DATA TO USE:
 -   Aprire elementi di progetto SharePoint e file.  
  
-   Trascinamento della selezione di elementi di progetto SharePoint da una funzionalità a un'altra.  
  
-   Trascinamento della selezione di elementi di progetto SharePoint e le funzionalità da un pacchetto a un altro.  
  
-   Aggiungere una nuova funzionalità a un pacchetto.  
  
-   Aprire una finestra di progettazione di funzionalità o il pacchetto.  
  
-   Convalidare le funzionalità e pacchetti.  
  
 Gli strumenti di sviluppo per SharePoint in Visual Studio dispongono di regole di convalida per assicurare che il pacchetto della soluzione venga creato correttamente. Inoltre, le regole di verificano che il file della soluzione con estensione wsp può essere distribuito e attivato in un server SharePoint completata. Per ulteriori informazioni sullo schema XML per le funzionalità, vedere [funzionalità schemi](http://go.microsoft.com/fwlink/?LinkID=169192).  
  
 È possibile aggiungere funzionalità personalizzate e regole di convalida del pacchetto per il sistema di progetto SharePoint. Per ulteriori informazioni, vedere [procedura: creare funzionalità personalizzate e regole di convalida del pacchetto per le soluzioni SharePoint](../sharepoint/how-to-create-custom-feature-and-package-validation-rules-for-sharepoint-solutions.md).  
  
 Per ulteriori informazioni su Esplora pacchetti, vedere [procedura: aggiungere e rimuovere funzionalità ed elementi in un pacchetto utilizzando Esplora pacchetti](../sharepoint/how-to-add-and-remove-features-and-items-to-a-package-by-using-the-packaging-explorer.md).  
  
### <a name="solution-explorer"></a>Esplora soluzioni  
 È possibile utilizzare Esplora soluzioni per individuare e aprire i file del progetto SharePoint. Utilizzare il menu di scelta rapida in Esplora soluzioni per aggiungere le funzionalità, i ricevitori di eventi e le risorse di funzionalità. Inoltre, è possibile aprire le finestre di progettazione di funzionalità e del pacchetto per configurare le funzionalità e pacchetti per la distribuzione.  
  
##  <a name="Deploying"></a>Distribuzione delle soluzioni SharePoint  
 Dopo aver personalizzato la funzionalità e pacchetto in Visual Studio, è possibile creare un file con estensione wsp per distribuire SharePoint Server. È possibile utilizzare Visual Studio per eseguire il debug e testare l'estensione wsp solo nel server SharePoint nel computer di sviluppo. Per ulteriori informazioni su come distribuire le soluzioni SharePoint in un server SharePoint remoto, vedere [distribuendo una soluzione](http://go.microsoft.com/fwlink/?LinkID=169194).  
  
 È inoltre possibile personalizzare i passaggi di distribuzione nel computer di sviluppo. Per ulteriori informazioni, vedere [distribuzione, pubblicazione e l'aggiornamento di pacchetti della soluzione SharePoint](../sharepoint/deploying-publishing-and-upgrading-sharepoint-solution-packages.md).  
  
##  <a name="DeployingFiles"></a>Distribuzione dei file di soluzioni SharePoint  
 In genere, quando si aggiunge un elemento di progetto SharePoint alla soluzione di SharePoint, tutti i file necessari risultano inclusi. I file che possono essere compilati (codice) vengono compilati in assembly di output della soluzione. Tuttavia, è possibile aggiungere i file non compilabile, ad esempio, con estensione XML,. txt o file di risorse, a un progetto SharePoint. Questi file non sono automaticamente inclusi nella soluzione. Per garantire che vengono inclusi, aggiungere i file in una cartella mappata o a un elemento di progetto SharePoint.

* * *

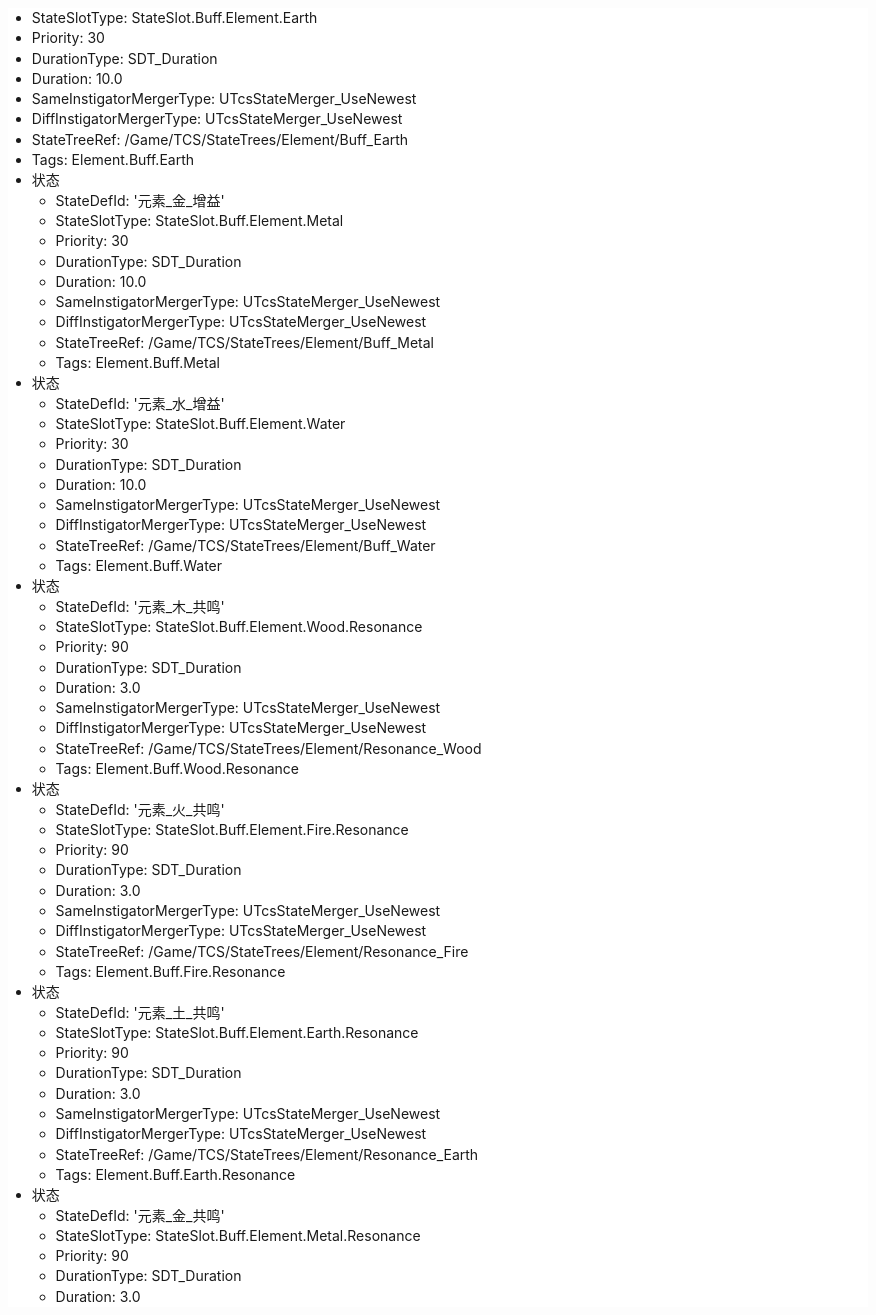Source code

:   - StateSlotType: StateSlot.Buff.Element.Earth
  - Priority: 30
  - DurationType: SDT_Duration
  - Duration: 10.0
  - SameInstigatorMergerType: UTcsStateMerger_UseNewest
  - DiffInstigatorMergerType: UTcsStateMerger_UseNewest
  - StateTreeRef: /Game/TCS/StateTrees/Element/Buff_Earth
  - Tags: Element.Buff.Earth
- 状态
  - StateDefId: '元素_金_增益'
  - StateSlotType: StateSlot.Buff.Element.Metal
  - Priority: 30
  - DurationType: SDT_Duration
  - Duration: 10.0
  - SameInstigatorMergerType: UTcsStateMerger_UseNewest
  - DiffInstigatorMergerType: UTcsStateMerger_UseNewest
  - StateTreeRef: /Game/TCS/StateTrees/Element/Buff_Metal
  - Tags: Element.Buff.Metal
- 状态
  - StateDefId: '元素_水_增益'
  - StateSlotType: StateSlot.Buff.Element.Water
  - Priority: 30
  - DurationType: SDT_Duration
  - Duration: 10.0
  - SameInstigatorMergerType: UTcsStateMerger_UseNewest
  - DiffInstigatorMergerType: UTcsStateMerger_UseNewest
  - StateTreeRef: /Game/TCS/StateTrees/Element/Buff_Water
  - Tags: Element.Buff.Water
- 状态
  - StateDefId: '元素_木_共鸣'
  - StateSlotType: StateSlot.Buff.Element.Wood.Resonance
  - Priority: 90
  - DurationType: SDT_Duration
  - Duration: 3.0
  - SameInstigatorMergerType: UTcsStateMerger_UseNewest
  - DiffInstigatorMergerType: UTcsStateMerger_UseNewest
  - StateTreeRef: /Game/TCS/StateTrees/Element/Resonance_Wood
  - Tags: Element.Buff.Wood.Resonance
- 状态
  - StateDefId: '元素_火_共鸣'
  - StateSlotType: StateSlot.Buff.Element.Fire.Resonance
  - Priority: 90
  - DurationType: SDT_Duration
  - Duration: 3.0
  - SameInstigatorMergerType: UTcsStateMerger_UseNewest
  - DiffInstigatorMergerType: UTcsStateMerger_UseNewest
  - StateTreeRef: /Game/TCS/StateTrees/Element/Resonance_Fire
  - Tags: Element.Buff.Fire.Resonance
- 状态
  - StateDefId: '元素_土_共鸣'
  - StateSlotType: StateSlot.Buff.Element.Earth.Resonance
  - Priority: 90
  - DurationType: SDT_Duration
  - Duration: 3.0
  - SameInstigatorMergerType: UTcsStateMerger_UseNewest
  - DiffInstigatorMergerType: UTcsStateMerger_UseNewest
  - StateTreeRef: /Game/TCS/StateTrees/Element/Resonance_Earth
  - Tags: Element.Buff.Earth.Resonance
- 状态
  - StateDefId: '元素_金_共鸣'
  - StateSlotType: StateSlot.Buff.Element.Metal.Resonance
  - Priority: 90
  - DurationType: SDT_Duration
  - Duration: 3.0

WRITTEN TASK:
Find every line in the records that contains the string "progettazione", and copy each of those lines.

WRITTEN SOLUTION:
-   Aprire una finestra di progettazione di funzionalità o il pacchetto.  
 È possibile utilizzare Esplora soluzioni per individuare e aprire i file del progetto SharePoint. Utilizzare il menu di scelta rapida in Esplora soluzioni per aggiungere le funzionalità, i ricevitori di eventi e le risorse di funzionalità. Inoltre, è possibile aprire le finestre di progettazione di funzionalità e del pacchetto per configurare le funzionalità e pacchetti per la distribuzione.  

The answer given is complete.